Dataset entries
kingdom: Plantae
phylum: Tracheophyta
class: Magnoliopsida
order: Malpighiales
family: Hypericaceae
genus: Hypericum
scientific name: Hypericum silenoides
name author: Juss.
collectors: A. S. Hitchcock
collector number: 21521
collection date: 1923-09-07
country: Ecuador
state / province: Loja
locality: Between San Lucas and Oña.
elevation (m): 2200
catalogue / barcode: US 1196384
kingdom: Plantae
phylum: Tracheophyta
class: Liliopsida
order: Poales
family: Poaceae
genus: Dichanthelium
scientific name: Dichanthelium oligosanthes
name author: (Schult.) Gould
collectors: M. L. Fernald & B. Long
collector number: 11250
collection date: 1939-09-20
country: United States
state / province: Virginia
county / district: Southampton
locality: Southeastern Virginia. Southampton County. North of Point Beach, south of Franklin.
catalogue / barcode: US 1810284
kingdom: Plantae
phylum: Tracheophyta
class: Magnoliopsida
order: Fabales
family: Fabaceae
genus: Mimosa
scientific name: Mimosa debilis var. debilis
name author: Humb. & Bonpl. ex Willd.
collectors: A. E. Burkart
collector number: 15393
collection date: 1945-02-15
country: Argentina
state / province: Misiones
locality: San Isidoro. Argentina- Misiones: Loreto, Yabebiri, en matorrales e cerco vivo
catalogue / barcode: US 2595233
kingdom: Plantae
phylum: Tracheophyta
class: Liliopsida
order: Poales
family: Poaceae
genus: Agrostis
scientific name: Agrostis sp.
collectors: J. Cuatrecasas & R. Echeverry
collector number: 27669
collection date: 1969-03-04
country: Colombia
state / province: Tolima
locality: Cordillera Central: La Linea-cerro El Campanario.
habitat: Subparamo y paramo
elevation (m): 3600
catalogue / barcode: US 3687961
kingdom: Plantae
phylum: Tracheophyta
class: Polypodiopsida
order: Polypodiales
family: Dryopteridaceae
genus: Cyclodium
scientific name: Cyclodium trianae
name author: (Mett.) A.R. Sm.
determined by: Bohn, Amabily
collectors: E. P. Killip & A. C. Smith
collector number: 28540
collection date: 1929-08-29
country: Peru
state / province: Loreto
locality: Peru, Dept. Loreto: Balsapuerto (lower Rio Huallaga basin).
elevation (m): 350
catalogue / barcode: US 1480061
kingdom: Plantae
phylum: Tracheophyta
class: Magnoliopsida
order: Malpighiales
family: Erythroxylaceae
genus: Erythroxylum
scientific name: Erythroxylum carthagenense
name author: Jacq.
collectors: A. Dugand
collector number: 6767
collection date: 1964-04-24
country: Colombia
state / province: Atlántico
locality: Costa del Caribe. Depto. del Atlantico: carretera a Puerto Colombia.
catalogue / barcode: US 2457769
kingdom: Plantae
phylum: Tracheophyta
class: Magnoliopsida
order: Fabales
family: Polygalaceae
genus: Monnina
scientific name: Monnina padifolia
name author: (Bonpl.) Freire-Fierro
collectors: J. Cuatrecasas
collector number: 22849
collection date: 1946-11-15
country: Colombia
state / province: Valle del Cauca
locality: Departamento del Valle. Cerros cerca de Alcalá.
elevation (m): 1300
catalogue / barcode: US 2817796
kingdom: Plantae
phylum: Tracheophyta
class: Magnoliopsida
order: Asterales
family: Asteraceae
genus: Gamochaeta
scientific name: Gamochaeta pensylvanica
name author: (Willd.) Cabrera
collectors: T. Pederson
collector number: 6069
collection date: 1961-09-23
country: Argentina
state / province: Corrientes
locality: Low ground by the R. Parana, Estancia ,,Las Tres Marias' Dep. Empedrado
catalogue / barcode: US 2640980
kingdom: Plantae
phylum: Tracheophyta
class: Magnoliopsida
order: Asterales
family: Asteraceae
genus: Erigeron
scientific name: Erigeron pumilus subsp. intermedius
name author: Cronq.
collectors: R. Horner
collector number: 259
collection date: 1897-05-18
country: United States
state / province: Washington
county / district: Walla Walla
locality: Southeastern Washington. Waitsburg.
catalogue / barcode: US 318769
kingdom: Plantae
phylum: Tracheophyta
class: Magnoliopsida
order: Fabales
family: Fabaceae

TASK BRIEF
Write out the listing above again, swapping every "elevation (m)" for "altitude (m)" and keeping everything else unchanged.

PROBLEM SOLUTION
kingdom: Plantae
phylum: Tracheophyta
class: Magnoliopsida
order: Malpighiales
family: Hypericaceae
genus: Hypericum
scientific name: Hypericum silenoides
name author: Juss.
collectors: A. S. Hitchcock
collector number: 21521
collection date: 1923-09-07
country: Ecuador
state / province: Loja
locality: Between San Lucas and Oña.
altitude (m): 2200
catalogue / barcode: US 1196384
kingdom: Plantae
phylum: Tracheophyta
class: Liliopsida
order: Poales
family: Poaceae
genus: Dichanthelium
scientific name: Dichanthelium oligosanthes
name author: (Schult.) Gould
collectors: M. L. Fernald & B. Long
collector number: 11250
collection date: 1939-09-20
country: United States
state / province: Virginia
county / district: Southampton
locality: Southeastern Virginia. Southampton County. North of Point Beach, south of Franklin.
catalogue / barcode: US 1810284
kingdom: Plantae
phylum: Tracheophyta
class: Magnoliopsida
order: Fabales
family: Fabaceae
genus: Mimosa
scientific name: Mimosa debilis var. debilis
name author: Humb. & Bonpl. ex Willd.
collectors: A. E. Burkart
collector number: 15393
collection date: 1945-02-15
country: Argentina
state / province: Misiones
locality: San Isidoro. Argentina- Misiones: Loreto, Yabebiri, en matorrales e cerco vivo
catalogue / barcode: US 2595233
kingdom: Plantae
phylum: Tracheophyta
class: Liliopsida
order: Poales
family: Poaceae
genus: Agrostis
scientific name: Agrostis sp.
collectors: J. Cuatrecasas & R. Echeverry
collector number: 27669
collection date: 1969-03-04
country: Colombia
state / province: Tolima
locality: Cordillera Central: La Linea-cerro El Campanario.
habitat: Subparamo y paramo
altitude (m): 3600
catalogue / barcode: US 3687961
kingdom: Plantae
phylum: Tracheophyta
class: Polypodiopsida
order: Polypodiales
family: Dryopteridaceae
genus: Cyclodium
scientific name: Cyclodium trianae
name author: (Mett.) A.R. Sm.
determined by: Bohn, Amabily
collectors: E. P. Killip & A. C. Smith
collector number: 28540
collection date: 1929-08-29
country: Peru
state / province: Loreto
locality: Peru, Dept. Loreto: Balsapuerto (lower Rio Huallaga basin).
altitude (m): 350
catalogue / barcode: US 1480061
kingdom: Plantae
phylum: Tracheophyta
class: Magnoliopsida
order: Malpighiales
family: Erythroxylaceae
genus: Erythroxylum
scientific name: Erythroxylum carthagenense
name author: Jacq.
collectors: A. Dugand
collector number: 6767
collection date: 1964-04-24
country: Colombia
state / province: Atlántico
locality: Costa del Caribe. Depto. del Atlantico: carretera a Puerto Colombia.
catalogue / barcode: US 2457769
kingdom: Plantae
phylum: Tracheophyta
class: Magnoliopsida
order: Fabales
family: Polygalaceae
genus: Monnina
scientific name: Monnina padifolia
name author: (Bonpl.) Freire-Fierro
collectors: J. Cuatrecasas
collector number: 22849
collection date: 1946-11-15
country: Colombia
state / province: Valle del Cauca
locality: Departamento del Valle. Cerros cerca de Alcalá.
altitude (m): 1300
catalogue / barcode: US 2817796
kingdom: Plantae
phylum: Tracheophyta
class: Magnoliopsida
order: Asterales
family: Asteraceae
genus: Gamochaeta
scientific name: Gamochaeta pensylvanica
name author: (Willd.) Cabrera
collectors: T. Pederson
collector number: 6069
collection date: 1961-09-23
country: Argentina
state / province: Corrientes
locality: Low ground by the R. Parana, Estancia ,,Las Tres Marias' Dep. Empedrado
catalogue / barcode: US 2640980
kingdom: Plantae
phylum: Tracheophyta
class: Magnoliopsida
order: Asterales
family: Asteraceae
genus: Erigeron
scientific name: Erigeron pumilus subsp. intermedius
name author: Cronq.
collectors: R. Horner
collector number: 259
collection date: 1897-05-18
country: United States
state / province: Washington
county / district: Walla Walla
locality: Southeastern Washington. Waitsburg.
catalogue / barcode: US 318769
kingdom: Plantae
phylum: Tracheophyta
class: Magnoliopsida
order: Fabales
family: Fabaceae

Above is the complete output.